### Instruction
Reproduce the lines below word for word, from the line with "will take 8-10" up to and including the line with "SKU: 018SIERRA".

### Dataset entries

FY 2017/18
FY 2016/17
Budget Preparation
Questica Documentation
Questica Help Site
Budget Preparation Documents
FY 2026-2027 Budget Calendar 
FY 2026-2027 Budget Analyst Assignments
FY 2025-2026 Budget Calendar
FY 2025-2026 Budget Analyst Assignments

---

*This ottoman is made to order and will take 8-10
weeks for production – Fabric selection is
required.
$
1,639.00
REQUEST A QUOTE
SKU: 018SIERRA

### Task solution
*This ottoman is made to order and will take 8-10
weeks for production – Fabric selection is
required.
$
1,639.00
REQUEST A QUOTE
SKU: 018SIERRA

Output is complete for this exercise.